Search code examples
sqloracle-databasepartitioningdatabase-performancesqlperformance

Oracle - is daily partitioning approach good for table with millions of rows


I am working on a existing table which has millions of rows of data, in terms of retail transactions history. the schema looks like below :

create table History(
hid number(19,0),
type varchar2(255 char),
lastupdated timestamp (6) not null enable,
name varchar2(255 char),
primary key (hid))
partition by range (lastupdated) interval (numtodsinterval(1,'day'))
(partition retailhistory values less than (to_timestamp('12/01/2020','DD/MM/YYYY')));

The above table is partitioned based on daily interval partitioning, So there would be 365 partitions in a year consisting millions of rows. We are planning to create a purging job but until then will it be ok to have this much partitions in a table, and will it cause performance degrade compared to a table with no partitions?

Any help would be appreciated. Thanks. :)


Solution

  • Depending on your definition of "millions", daily partitioning may be too granular and may cause performance problems when reading data.

    Each partition is physically stored like a table and has different overheads - most importantly the overhead for segment space allocation. Oracle almost never allocates exactly how much space is needed, there's always a little extra. If you create a large number of tiny partitions, that "little extra" can be larger than the actual data.

    In my below test case, assuming 5 million rows per year, and a relatively small value in each of the columns, daily partitioning uses ten times more segment space than monthly partitioning. This means daily partitioning will be optimal for selecting a single day of data, but will be terrible for selecting multiple days of data. And since full table/partition scans use multi-block reads, and read megabytes of data at a time anyway, reading a whole month of data may not be much slower than reading a day of data anyway.

    Sample Schema

    Create three tables for daily, monthly, and no partitioning. Load 5 million rows equally into each of the 365 days, and then check the segment sizes.
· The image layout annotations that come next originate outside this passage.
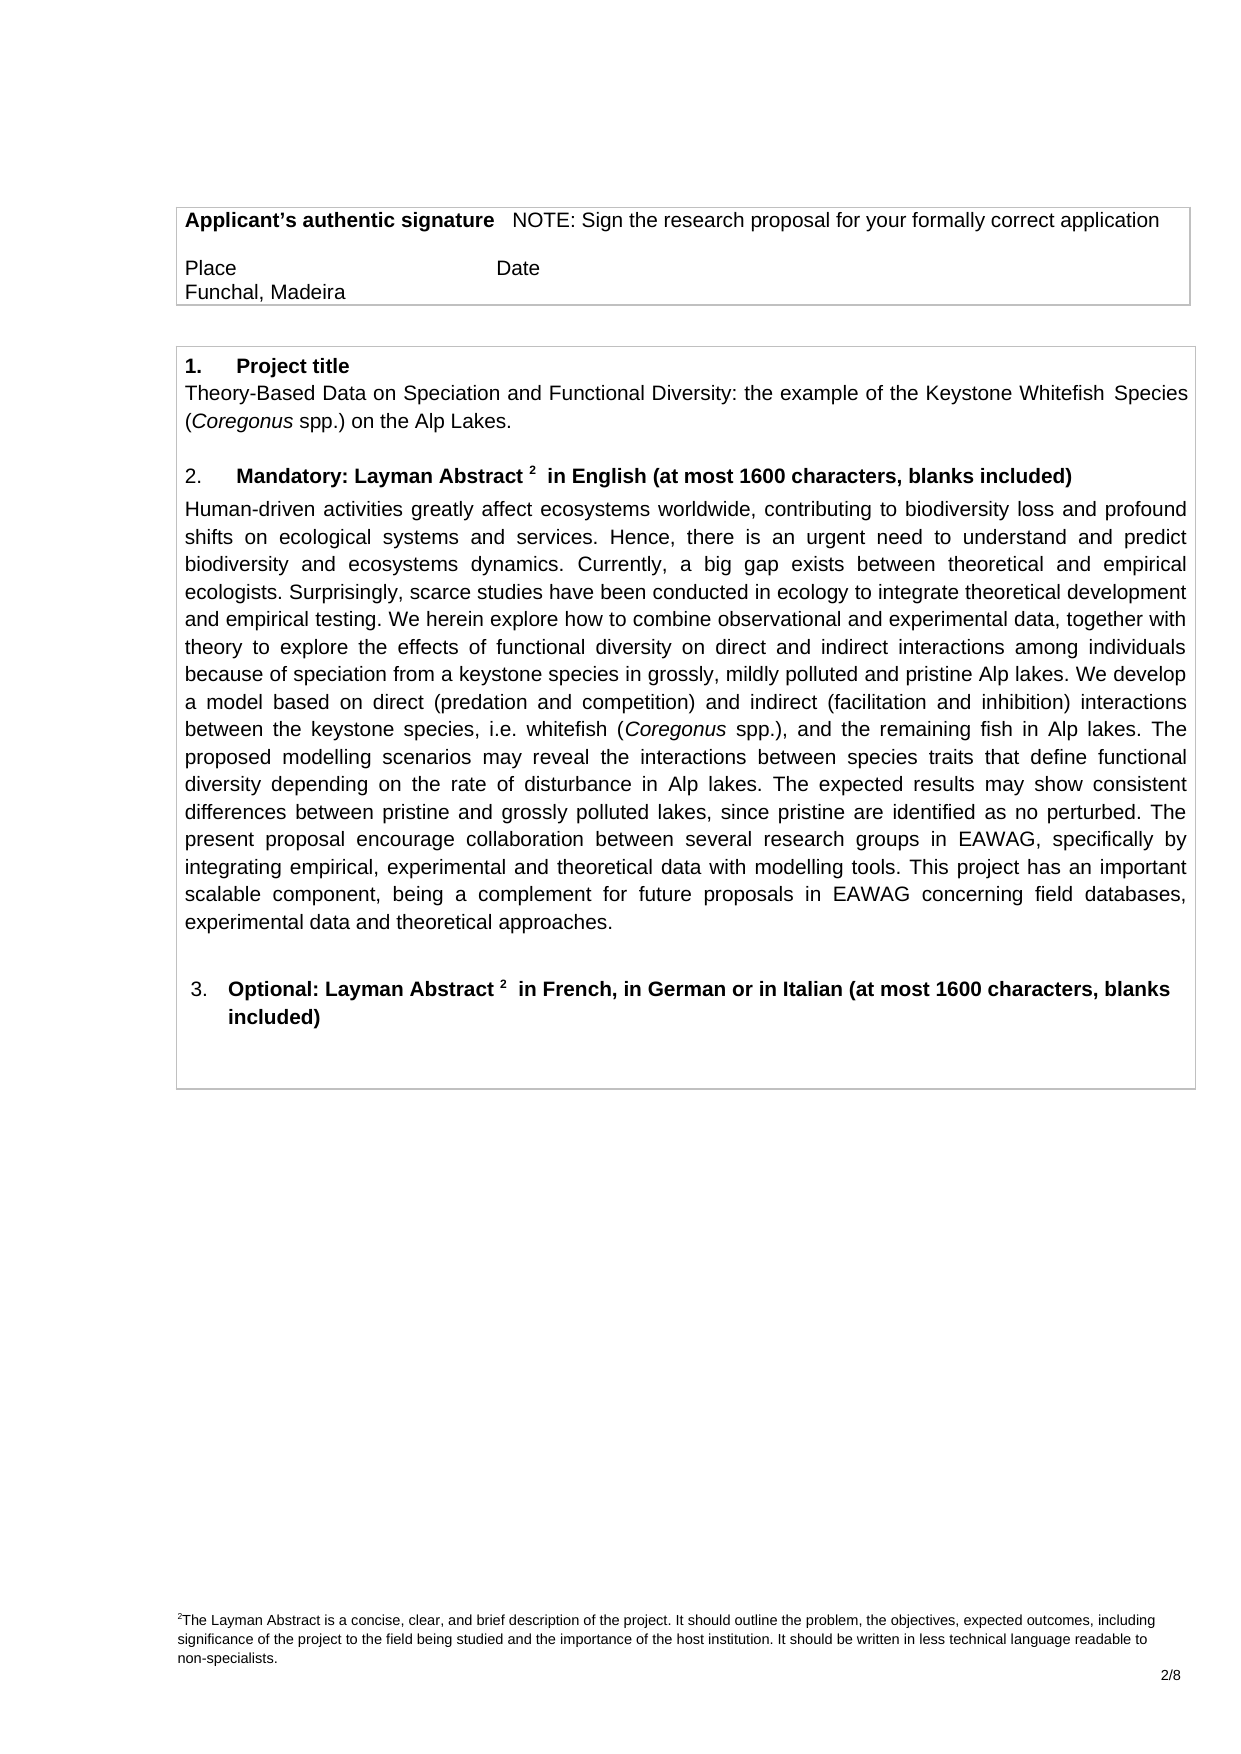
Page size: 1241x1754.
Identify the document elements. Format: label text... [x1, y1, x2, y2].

table_header Applicant’s authentic signature NOTE: Sign the research proposal for your formally correct application Place Date Funchal, Madeira [177, 208, 1172, 304]
table_header [1172, 208, 1189, 304]
table_header Project title Theory-Based Data on Speciation and Functional Diversity: the example of the Keystone Whitefish Species (Coregonus spp.) on the Alp Lakes. Mandatory: Layman Abstract in English (at most 1600 characters, blanks included) Human-driven activities greatly affect ecosystems worldwide, contributing to biodiversity loss and profound shifts on ecological systems and services. Hence, there is an urgent need to understand and predict biodiversity and ecosystems dynamics. Currently, a big gap exists between theoretical and empirical ecologists. Surprisingly, scarce studies have been conducted in ecology to integrate theoretical development and empirical testing. We herein explore how to combine observational and experimental data, together with theory to explore the effects of functional diversity on direct and indirect interactions among individuals because of speciation from a keystone species in grossly, mildly polluted and pristine Alp lakes. We develop a model based on direct (predation and competition) and indirect (facilitation and inhibition) interactions between the keystone species, i.e. whitefish (Coregonus spp.), and the remaining fish in Alp lakes. The proposed modelling scenarios may reveal the interactions between species traits that define functional diversity depending on the rate of disturbance in Alp lakes. The expected results may show consistent differences between pristine and grossly polluted lakes, since pristine are identified as no perturbed. The present proposal encourage collaboration between several research groups in EAWAG, specifically by integrating empirical, experimental and theoretical data with modelling tools. This project has an important scalable component, being a complement for future proposals in EAWAG concerning field databases, experimental data and theoretical approaches. Optional: Layman Abstract 2 in French, in German or in Italian (at most 1600 characters, blanks included) [177, 347, 1195, 1088]
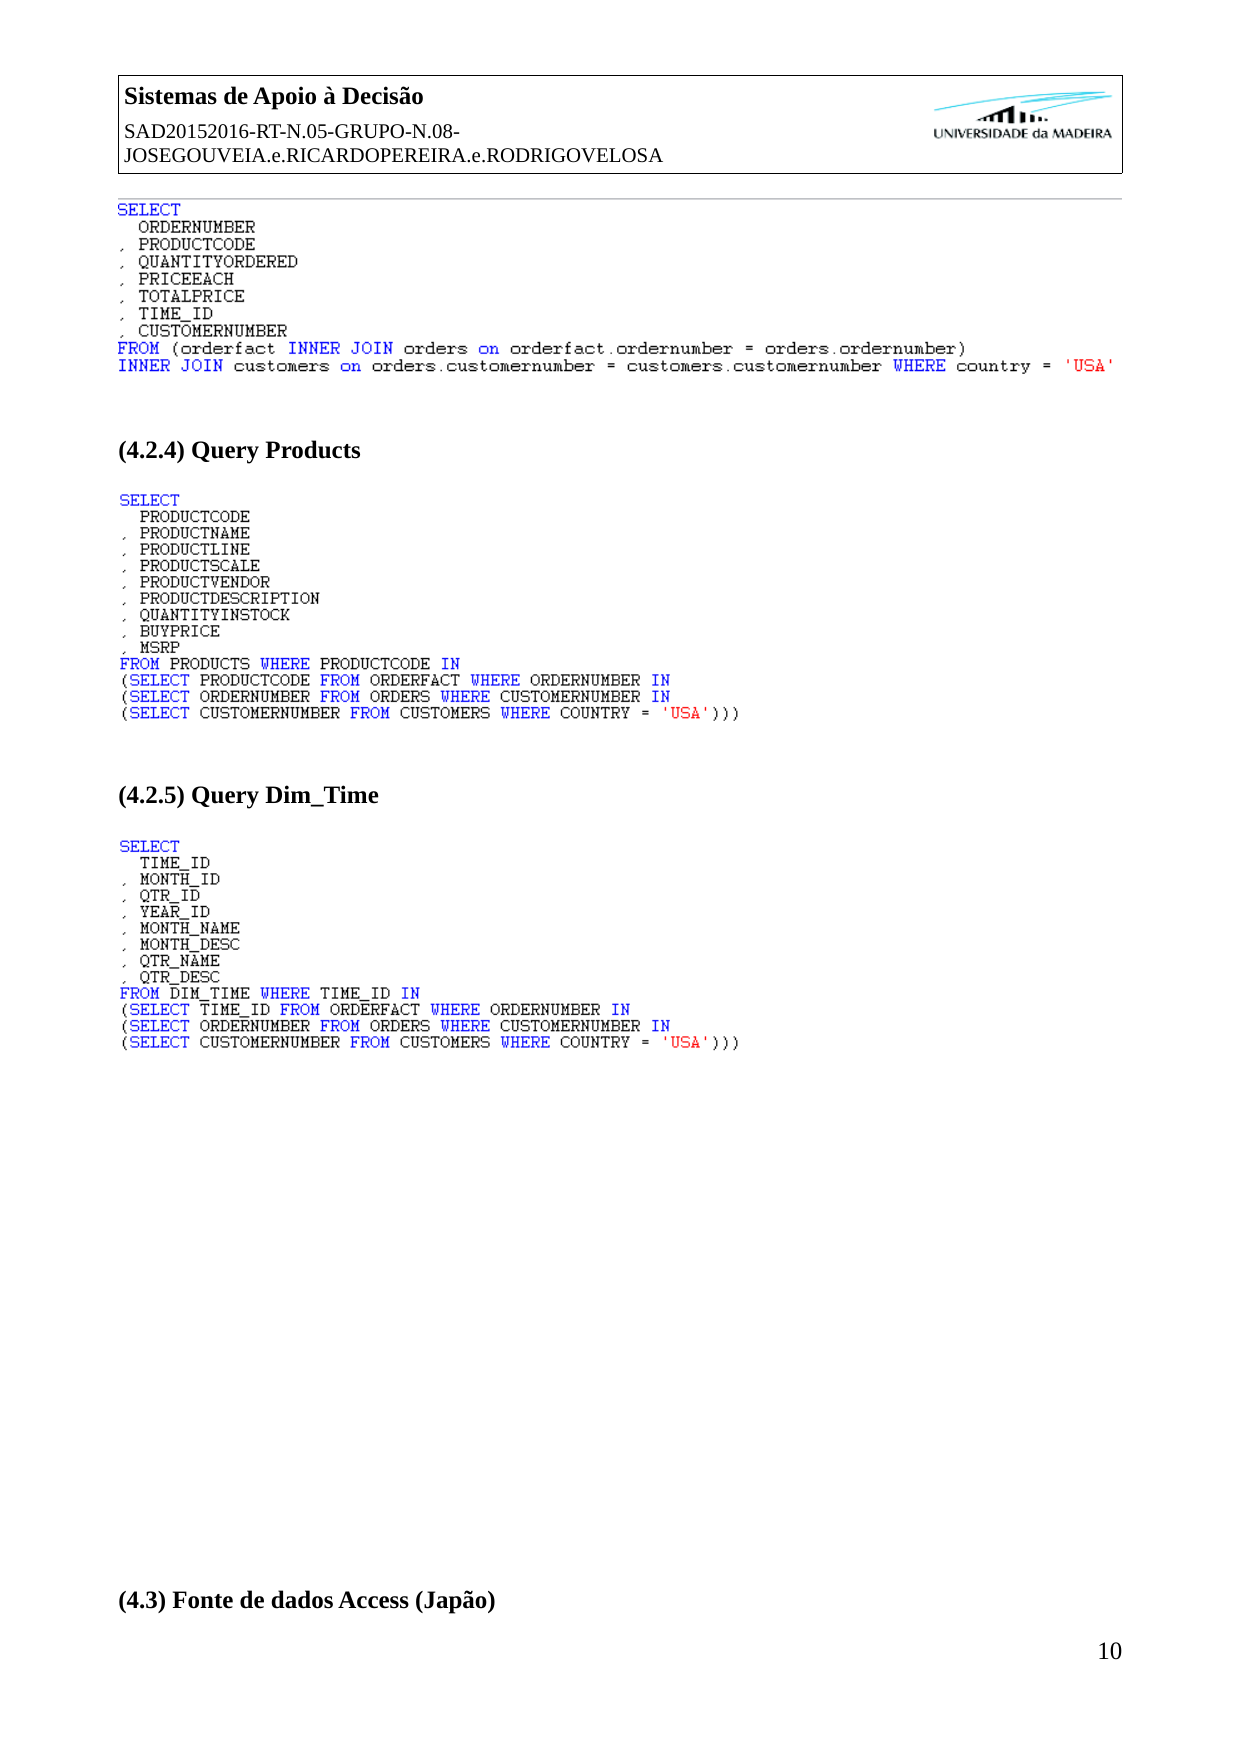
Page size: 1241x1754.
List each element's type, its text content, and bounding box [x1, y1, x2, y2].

picture [118, 837, 740, 1054]
picture [118, 197, 1122, 378]
picture [919, 80, 1120, 145]
text (4.2.4) Query Products [118, 435, 1122, 464]
text (4.2.5) Query Dim_Time [118, 780, 1122, 809]
text (4.3) Fonte de dados Access (Japão) [118, 1585, 1122, 1614]
picture [118, 492, 740, 726]
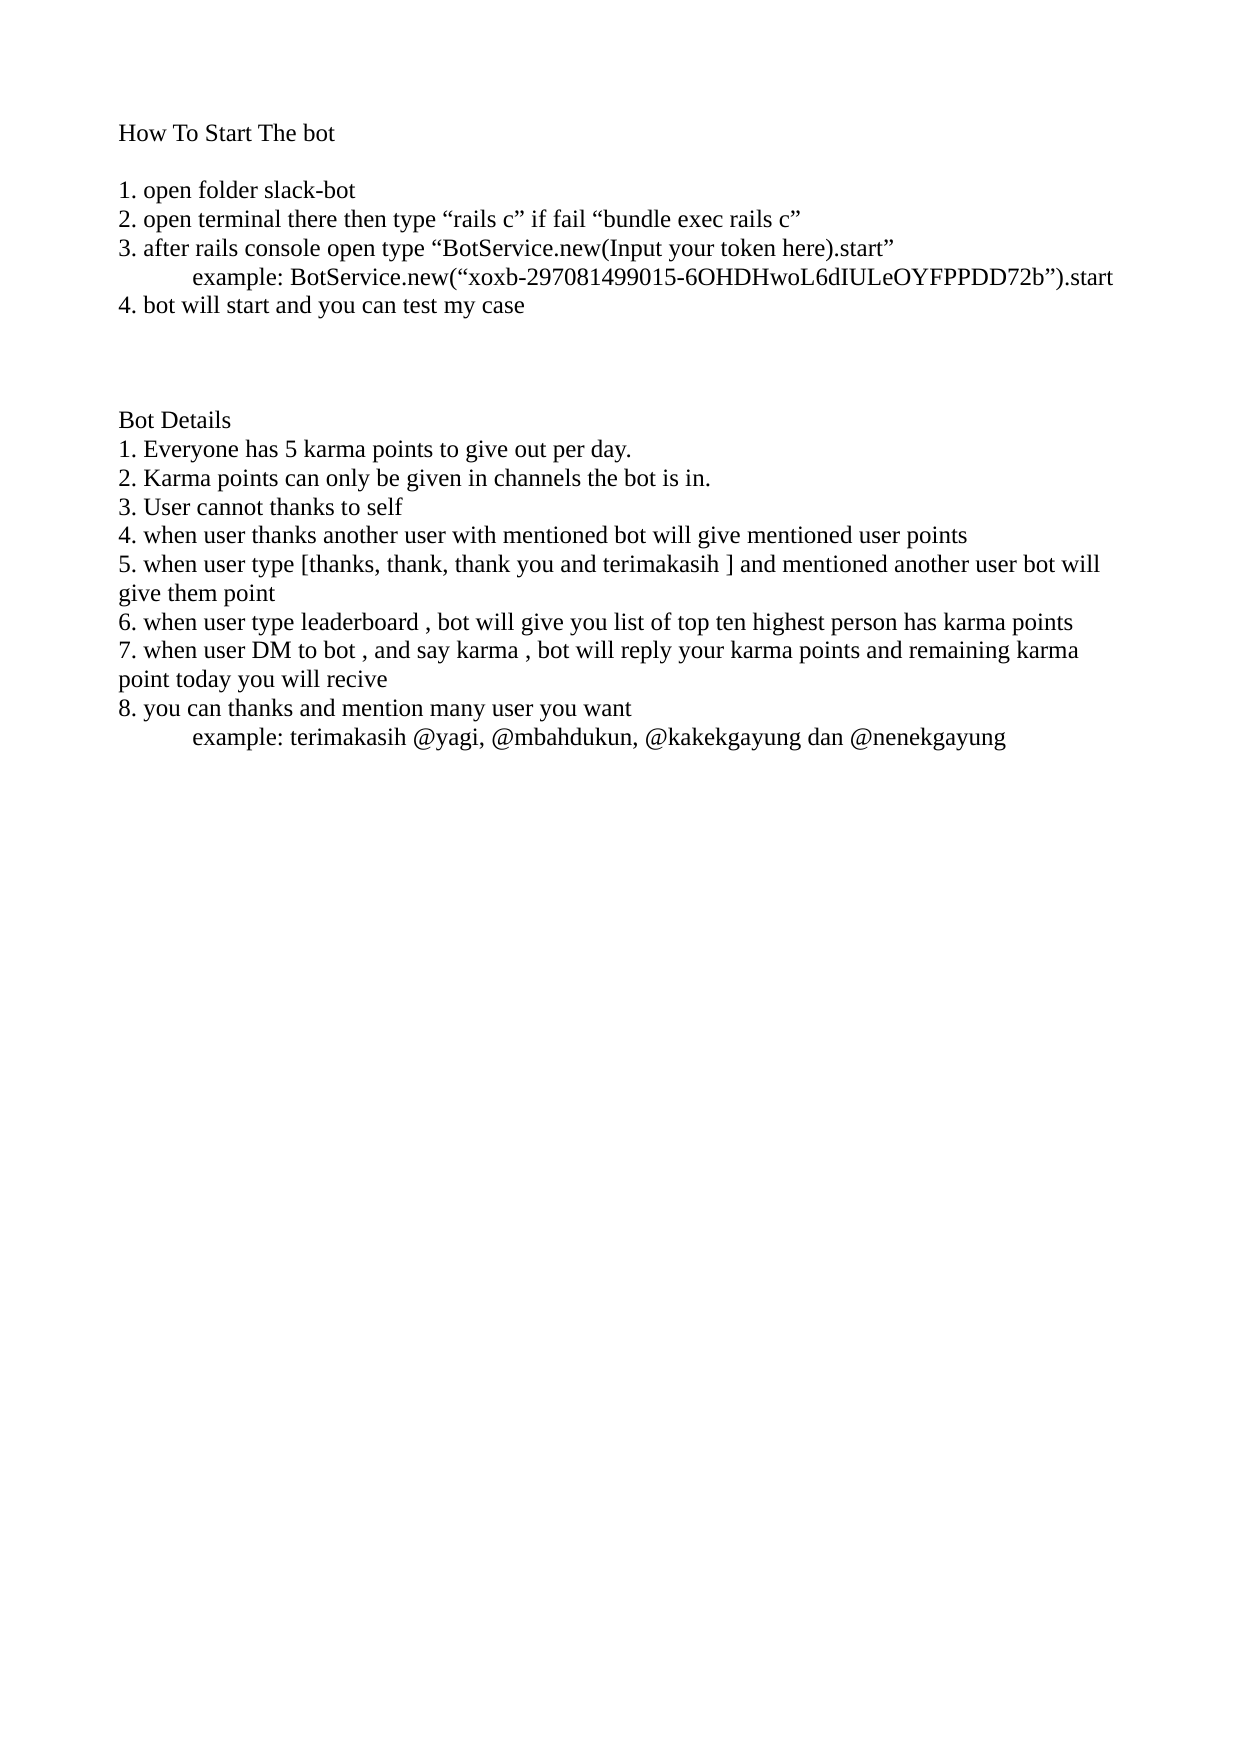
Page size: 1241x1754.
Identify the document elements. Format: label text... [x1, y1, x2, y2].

    • Daily partitioning uses 2,920 megabytes for 365 segments.
    • Monthly partitioning uses 288 megabytes for 13 segments.
    • No partitioning uses 280 megabytes for 1 segment.

    Code:

    ----------------------------------------
    --DAY
    ----------------------------------------
    
    create table History_day(
    hid number(19,0),
    type varchar2(255 char),
    lastupdated timestamp (6) not null enable,
    name varchar2(255 char),
    primary key (hid))
    partition by range (lastupdated) interval (numtodsinterval(1,'day'))
    (partition retailhistory values less than (to_timestamp('12/01/2020','DD/MM/YYYY')));
    
    create sequence history_day_seq;
    
    begin
        for i in 1 .. 365 loop
            for j in 1 .. 13698 loop
                insert into history_day values(history_day_seq.nextval, 'some type value', date '2020-12-01' + i, 'some name value');
            end loop;
        end loop;
        commit;
    end;
    /
    
    select sum(bytes)/1024/1024 mb, count(*) partition_count from dba_segments where segment_name = 'HISTORY_DAY';
    
    
    ----------------------------------------
    --MONTH: 288 megabytes for 13 partitions.
    ----------------------------------------
    
    create table History_month(
    hid number(19,0),
    type varchar2(255 char),
    lastupdated timestamp (6) not null enable,
    name varchar2(255 char),
    primary key (hid))
    partition by range (lastupdated) interval (numtoyminterval(1,'month'))
    (partition retailhistory values less than (to_timestamp('12/01/2020','DD/MM/YYYY')));
    
    create sequence history_month_seq;
    
    begin
        for i in 1 .. 365 loop
            for j in 1 .. 13698 loop
                insert into history_month values(history_month_seq.nextval, 'some type value', date '2020-12-01' + i, 'some name value');
            end loop;
        end loop;
        commit;
    end;
    /
    
    select sum(bytes)/1024/1024 mb, count(*) partition_count from dba_segments where segment_name = 'HISTORY_MONTH';
    
    
    ----------------------------------------
    --NO PARTITIONS
    ----------------------------------------
    
    create table History(
    hid number(19,0),
    type varchar2(255 char),
    lastupdated timestamp (6) not null enable,
    name varchar2(255 char),
    primary key (hid));
    
    create sequence history_seq;
    
    begin
        for i in 1 .. 365 loop
            for j in 1 .. 13698 loop
                insert into history values(history_seq.nextval, 'some type value', date '2020-12-01' + i, 'some name value');
            end loop;
        end loop;
        commit;
    end;
    /
    
    select sum(bytes)/1024/1024 mb, count(*) partition_count from dba_segments where segment_name = 'HISTORY';
    

    Do these results apply to you?

    There's a good chance your results will be different on your system, depending on your data and how your system allocates segments. The important thing is that you should perform a test like this yourself. And keep in mind that partitions are designed for "large" amounts of data - but the word "large" is clearly subjective.

    Daily partitioning is perfect for many large tables, but I have a feeling that your table would work better with month partitioning.